International
Kritik an Wahlen in der Ukraine
Bei der Parlamentswahl in der Ukraine liegt die Regierungskoalition von Präsident Viktor Janukowitsch klar in Führung. Doch Wahlbeobachter, unter ihnen der Schweizer Andreas Gross, sprechen von Wahlbetrug und ziehen eine negative Bilanz.
Boxweltmeister Vitali Klitschko schaffte mit seiner Partei Udar (Schlag) erstmals den Einzug ins Parlament. Der 41jährige forderte die demokratischen Kräfte in der Obersten Rada auf, gemeinsam für eine Ablösung des «korrupten Regimes» von Janukowitsch zu kämpfen.
Er erklärte sich zur Zusammenarbeit auch mit den Nationalisten sowie dem Oppositionsbündnis um Timoschenkos Vaterlands-Partei bereit. Die Partei der inhaftierten Oppositionschefin Julia Timoschenko wurde zweitstärkste Kraft.
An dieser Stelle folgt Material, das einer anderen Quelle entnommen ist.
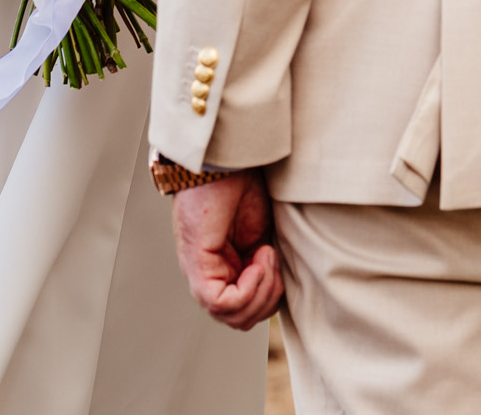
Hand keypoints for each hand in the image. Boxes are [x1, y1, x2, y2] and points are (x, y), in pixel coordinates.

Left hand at [171, 170, 283, 329]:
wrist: (226, 160)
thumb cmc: (245, 185)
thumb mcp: (266, 230)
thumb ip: (269, 261)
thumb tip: (284, 289)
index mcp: (227, 269)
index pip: (248, 310)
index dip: (271, 294)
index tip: (277, 256)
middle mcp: (210, 276)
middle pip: (241, 320)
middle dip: (269, 298)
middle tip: (275, 258)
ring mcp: (201, 273)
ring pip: (232, 317)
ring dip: (262, 291)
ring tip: (267, 254)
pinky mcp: (196, 266)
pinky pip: (222, 303)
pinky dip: (250, 287)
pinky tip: (259, 256)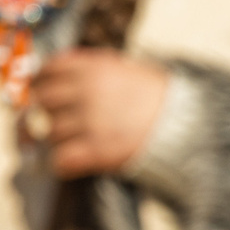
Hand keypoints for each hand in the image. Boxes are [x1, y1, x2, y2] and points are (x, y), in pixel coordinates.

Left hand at [30, 49, 169, 176]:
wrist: (189, 127)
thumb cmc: (161, 99)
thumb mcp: (129, 69)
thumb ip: (94, 67)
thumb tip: (59, 70)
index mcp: (94, 68)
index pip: (49, 69)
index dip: (41, 81)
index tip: (41, 89)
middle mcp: (87, 92)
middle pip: (44, 101)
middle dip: (49, 112)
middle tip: (58, 120)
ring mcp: (90, 122)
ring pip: (51, 133)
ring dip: (60, 139)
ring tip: (78, 142)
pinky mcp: (96, 151)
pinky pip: (60, 159)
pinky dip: (62, 163)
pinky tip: (73, 162)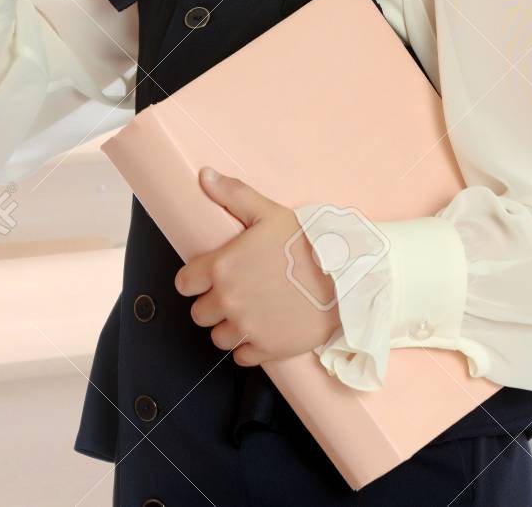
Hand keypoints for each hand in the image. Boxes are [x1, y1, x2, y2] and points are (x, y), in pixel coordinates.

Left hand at [175, 167, 342, 366]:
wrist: (346, 276)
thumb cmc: (308, 242)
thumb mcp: (270, 213)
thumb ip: (233, 195)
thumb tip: (204, 175)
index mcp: (223, 266)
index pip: (185, 283)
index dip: (197, 279)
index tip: (212, 277)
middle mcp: (228, 300)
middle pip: (200, 313)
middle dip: (215, 304)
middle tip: (241, 292)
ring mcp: (247, 327)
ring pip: (219, 337)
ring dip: (231, 327)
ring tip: (254, 311)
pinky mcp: (266, 349)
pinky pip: (242, 356)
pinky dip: (251, 346)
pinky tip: (267, 328)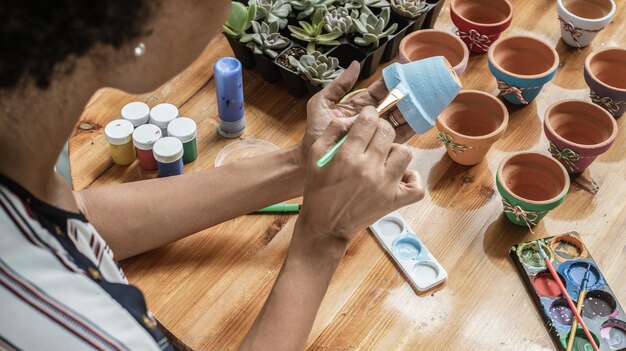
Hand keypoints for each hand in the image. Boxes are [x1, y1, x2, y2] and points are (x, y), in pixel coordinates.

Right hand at [297, 107, 423, 244]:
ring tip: (384, 158)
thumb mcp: (315, 156)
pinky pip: (416, 184)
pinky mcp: (395, 202)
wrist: (325, 226)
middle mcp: (368, 169)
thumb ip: (333, 131)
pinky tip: (399, 176)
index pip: (368, 121)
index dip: (369, 115)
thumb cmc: (318, 190)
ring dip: (395, 151)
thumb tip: (354, 118)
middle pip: (387, 132)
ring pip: (405, 152)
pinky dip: (411, 178)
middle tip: (374, 137)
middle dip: (380, 129)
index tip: (368, 118)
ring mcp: (385, 186)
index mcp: (347, 156)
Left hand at [299, 61, 414, 161]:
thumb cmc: (315, 132)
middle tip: (419, 86)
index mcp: (359, 106)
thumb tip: (356, 65)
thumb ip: (338, 85)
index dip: (392, 82)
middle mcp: (370, 119)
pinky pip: (398, 137)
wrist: (312, 159)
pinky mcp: (380, 148)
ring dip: (411, 109)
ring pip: (398, 118)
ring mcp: (376, 133)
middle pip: (393, 103)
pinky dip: (410, 129)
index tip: (404, 73)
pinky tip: (420, 120)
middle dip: (406, 94)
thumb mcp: (322, 104)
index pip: (379, 91)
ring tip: (424, 100)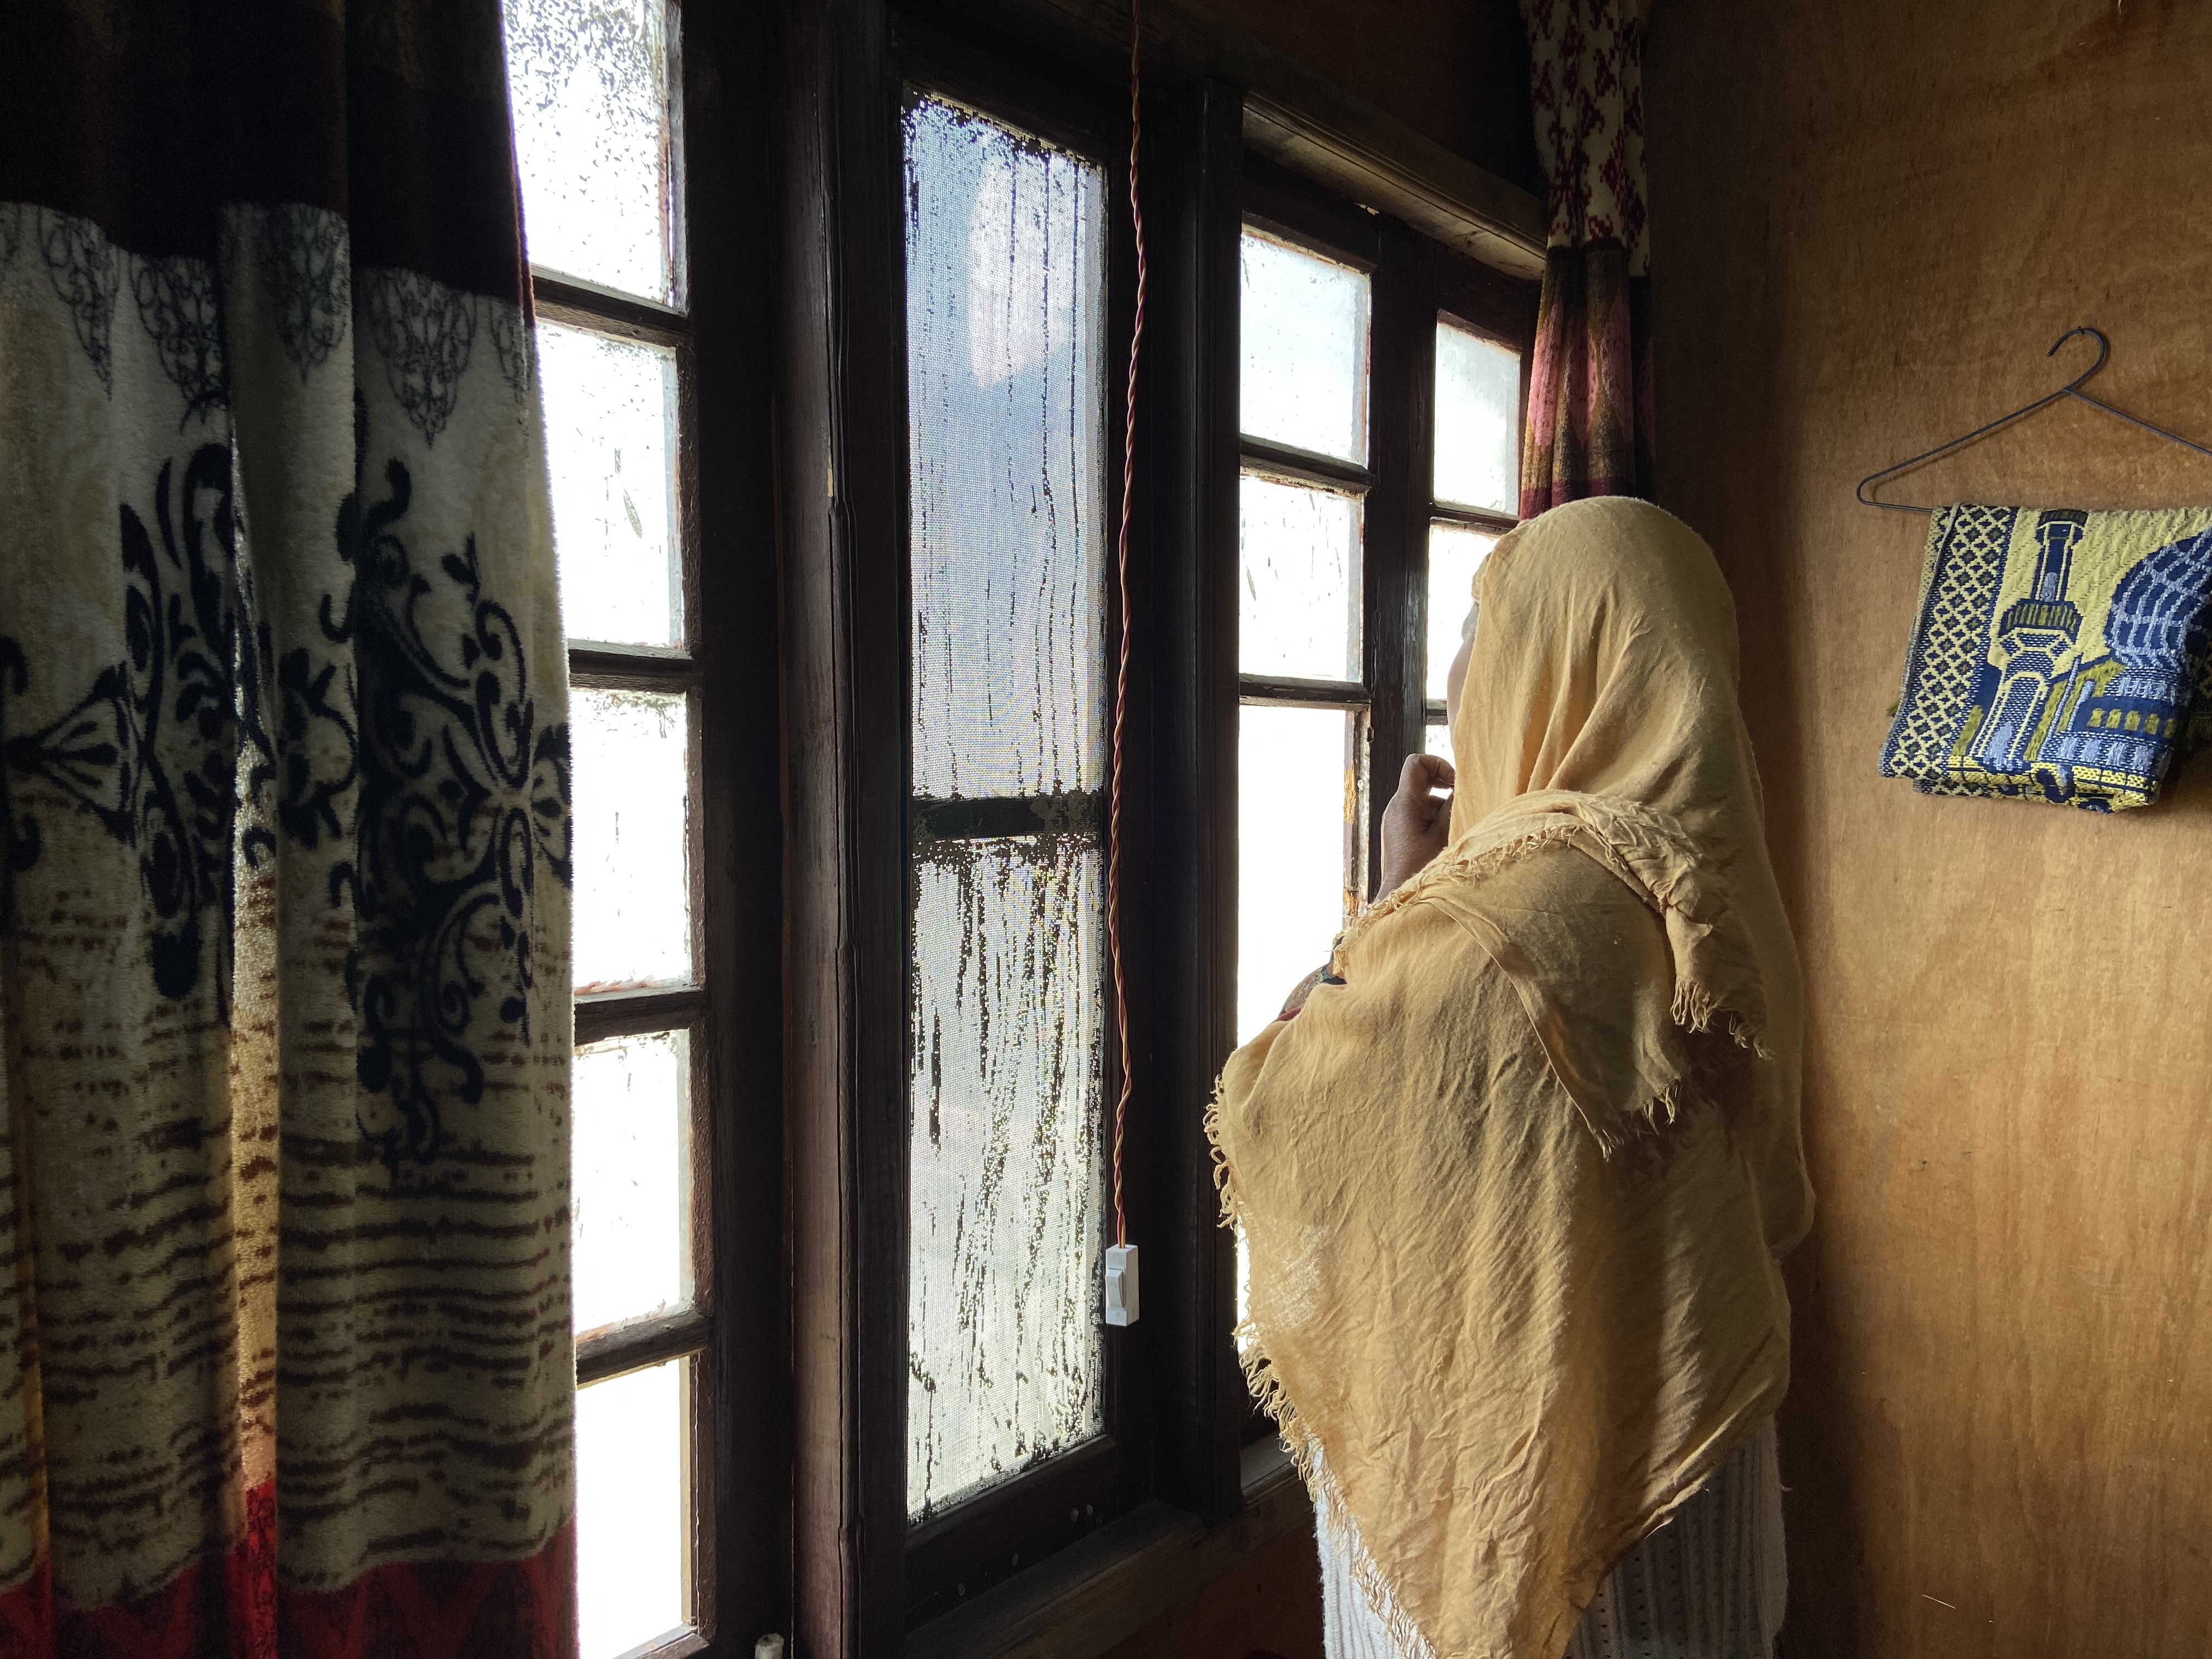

Unter den fünf Parteien im neuen Parlament sind erstmals auch die ultrarechten Nationalisten der Partei Swoboda (Freiheit).
Nach Angaben der Wahlleitung in Kiew kam die Partei der Regionen nach Auszählung von mehr als 50 Prozent der Wahlzettel auf rund 35 Prozent der Stimmen, die Vaterlandspartei von Timoschenko auf 22 und die Partei der Kommunisten auf 15 Prozent. Die Klitschko-Partei erreichte knapp 13 Prozent, die rechtspopulistische Freiheitspartei 8 Prozent.
Stärkere Opposition
Janukowitsch wird nun jedoch mit einer wiederbelebten Opposition konfrontiert: Der Parlamentseinzug des liberalen Politikers Klitschko und ein überraschend starkes Wahlergebnis der Nationalisten bringen den durch die Inhaftierung ihrer Gallionsfigur Julia Timoschenko geschwächten Janukowitsch-Gegnern neue Impulse.
Dass sich Klitschko nun im Parlament befände, sei ein Erfolg für ihn, so SF-Korrespondent Christof Franzen in Kiew. Vor allem habe er als Politiker viele Sympathien gewonnen. «Nicht wenige sagen, er sei ein guter Kandidat für die Präsidentschaftswahlen von 2015.»
Von der Opposition gebe es heftige Kritik an den Wahlen. Sie sprächen von Manipulation und rechtswidrigen Einflüssen. Es falle auf, dass sich die Resultate doch ziemlich von den Wahlbefragungen von gestern unterscheiden würde, so Franzen.
Kritik von den Wahlbeobachtern
Die Wahlbeobachter der Organisation für Sicherheit und Zusammenarbeit in Europa (OSZE) haben die Bedingungen im Wahlkampf in der Ukraine als unfair kritisiert. Im Vergleich zu Wahlen in der Vergangenheit sei die Abstimmung am Sonntag ein Rückschritt gewesen.
Andreas Gross, Wahlbeobachter aus der Schweiz, sagte gegenüber der «Tagesschau», dass die ukrainische Bevölkerung zwar fähig für Demokratie sei. «Die Gesetzgebung aber erlaubt es ihnen nicht, das demokratische Potenzial auch zu realisieren.» Trotz transparenter Stimmzettel-Boxen, trotz montierter Web-Cams sei die Wahl aufgrund fehlender Pluralität manipuliert gewesen.
Über 3000 Beobachter vor Ort
Von Wahlbeobachtern wurde zudem kritisiert, dass Oppositionsführerin Julia Timoschenko wegen einer Haftstrafe nicht bei der Abstimmung kandidieren durfte. Die Beobachter beklagten auch eine undurchsichtige Parteienfinanzierung und einen ungleichen Zugang zu den Medien für die Parteien in der ehemaligen Sowjetrepublik vor der Abstimmung am Vortag.
Insgesamt waren 3700 internationale Beobachter präsent. Im Vorfeld hatte die Opposition Benachteiligung und während der Abstimmung Unregelmässigkeiten beklagt.